Nieuws

Kennis leraren in opleiding landelijk vastgesteld

Studenten van lerarenopleidingen mogen straks pas afstuderen als ze slagen voor een landelijke kennistoets. Dat moet een einde maken aan de kritiek op hun niveau.

Gistermiddag nam staatssecretaris Van Bijsterveldt de zogeheten ‘kennisbases’ in ontvangst van de pabo’s en achttien tweedegraads lerarenopleidingen. Daarin wordt opgesomd wat afgestudeerden minimaal moeten weten van de vakken waarin ze lesgeven. Deze vakkennis zou ongeveer vijftig procent van de totale opleiding beslaan. De andere helft van de tijd gaat op aan vakken als algemene pedagogiek en didactiek, ict-kennis en aan praktijkstages.

De kennisbases zijn opgesteld door experts van binnen en buiten de lerarenopleidingen en worden volgend studiejaar ingevoerd. Ze zijn een antwoord op de kritiek op de vakkennis van jonge onderwijzers en docenten. De bijbehorende toetsen, die worden afgenomen na de propedeuse en aan het eind van de opleiding, zullen dit voorjaar worden ontwikkeld. De toetsen kunnen per hogeschool verschillen, maar veronderstellen wel dezelfde kennis. Wie zakt, krijgt geen diploma.

Verwarrend aan de term kennisbasis is dat ook de vakdidactiek er onder valt. Een leraar geschiedenis moet bijvoorbeeld weten welke factoren leidden tot de Europese eenwording, maar ook hoe hij dat kan uitleggen aan zijn leerlingen.

Aan de pabo’s krijgen eerstejaars studenten voortaan minimaal tien uur reken- en taalonderwijs per week. De eisen waaraan de studenten moeten voldoen, staan in de kennisbases Nederlandse taal en rekenen-wiskunde. Ook voor de andere pabo-vakken gaan landelijke kenniseisen gelden. Omdat het onderwijsprogramma daarmee te zwaar dreigt te worden, zullen de pabo-studenten zich moeten specialiseren. Meteen bij het begin van de studie of na de propedeuse – daarover verschillen de meningen nog – moeten ze kiezen of ze zich toeleggen op lesgeven aan het jonge kind, of juist aan het oudere kind. Een definitief standpunt van de hogescholen wordt dit voorjaar verwacht.

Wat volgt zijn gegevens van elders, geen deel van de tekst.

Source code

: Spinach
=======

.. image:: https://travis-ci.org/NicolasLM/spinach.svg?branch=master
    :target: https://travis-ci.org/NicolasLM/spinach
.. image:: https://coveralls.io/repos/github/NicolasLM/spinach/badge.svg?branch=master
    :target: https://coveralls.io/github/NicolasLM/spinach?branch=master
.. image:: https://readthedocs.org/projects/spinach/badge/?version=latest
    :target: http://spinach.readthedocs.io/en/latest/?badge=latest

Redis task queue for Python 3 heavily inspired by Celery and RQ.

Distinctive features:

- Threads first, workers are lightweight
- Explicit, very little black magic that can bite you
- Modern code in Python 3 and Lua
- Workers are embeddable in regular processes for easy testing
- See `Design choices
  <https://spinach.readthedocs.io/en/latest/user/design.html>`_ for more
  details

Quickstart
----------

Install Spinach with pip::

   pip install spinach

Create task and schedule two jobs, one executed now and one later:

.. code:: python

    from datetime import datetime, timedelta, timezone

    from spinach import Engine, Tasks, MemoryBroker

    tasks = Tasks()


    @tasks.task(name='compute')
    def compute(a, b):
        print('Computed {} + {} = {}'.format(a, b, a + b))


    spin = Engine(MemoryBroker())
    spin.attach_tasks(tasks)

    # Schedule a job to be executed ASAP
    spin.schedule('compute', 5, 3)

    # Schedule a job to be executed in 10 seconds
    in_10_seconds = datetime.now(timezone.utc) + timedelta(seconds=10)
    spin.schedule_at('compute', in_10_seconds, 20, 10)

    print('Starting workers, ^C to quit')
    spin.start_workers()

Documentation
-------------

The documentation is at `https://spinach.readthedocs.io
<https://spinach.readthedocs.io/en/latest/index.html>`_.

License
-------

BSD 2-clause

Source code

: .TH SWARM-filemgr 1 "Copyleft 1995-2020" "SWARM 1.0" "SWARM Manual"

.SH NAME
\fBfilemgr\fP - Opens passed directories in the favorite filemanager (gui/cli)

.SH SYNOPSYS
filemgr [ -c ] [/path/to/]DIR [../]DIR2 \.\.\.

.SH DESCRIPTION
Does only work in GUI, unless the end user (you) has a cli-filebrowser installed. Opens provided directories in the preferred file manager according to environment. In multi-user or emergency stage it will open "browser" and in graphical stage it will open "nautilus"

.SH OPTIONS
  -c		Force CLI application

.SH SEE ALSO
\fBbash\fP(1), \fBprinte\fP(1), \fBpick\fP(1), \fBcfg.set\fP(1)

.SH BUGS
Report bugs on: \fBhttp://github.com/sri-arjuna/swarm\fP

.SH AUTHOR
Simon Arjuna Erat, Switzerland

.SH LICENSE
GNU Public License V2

Staatssecretaris Van Bijsterveldt zei blij te zijn dat de opleidingen zelf het initiatief hebben genomen tot de kennisbases en dat er geen blauwdruk uit Den Haag hoefde te komen. Volgens HBO-raad-voorzitter Doekle Terpstra zijn de kennisbases er ‘ondanks’ de politiek gekomen. ‘Vier jaar geleden werden we nog weggehoond toen we bij de vorige minister aandacht vroegen voor de gebrekkige taal- en rekenvaardigheden van aankomende eerstejaars. Nu is het een geweldig issue en zijn we het met de staatssecretaris eens over de impuls die we er samen aan willen geven.’

Voorzitter Kete Kervezee van de PO-raad, de koepelorganisatie van het basisonderwijs, noemde de kennisbases een duw in de goede richting. Wel maakte ze de kanttekening dat inhoudelijke kennis niet de enige voorwaarde is voor goed onderwijs. ‘Een deskundige is nog geen goede leerkracht; hij moet de stof ook inzichtelijk kunnen maken voor leerlingen. Ook NVAO-voorzitter Karl Dittrich waarschuwde dat de balans niet te ver door mag slaan richting de kennis.’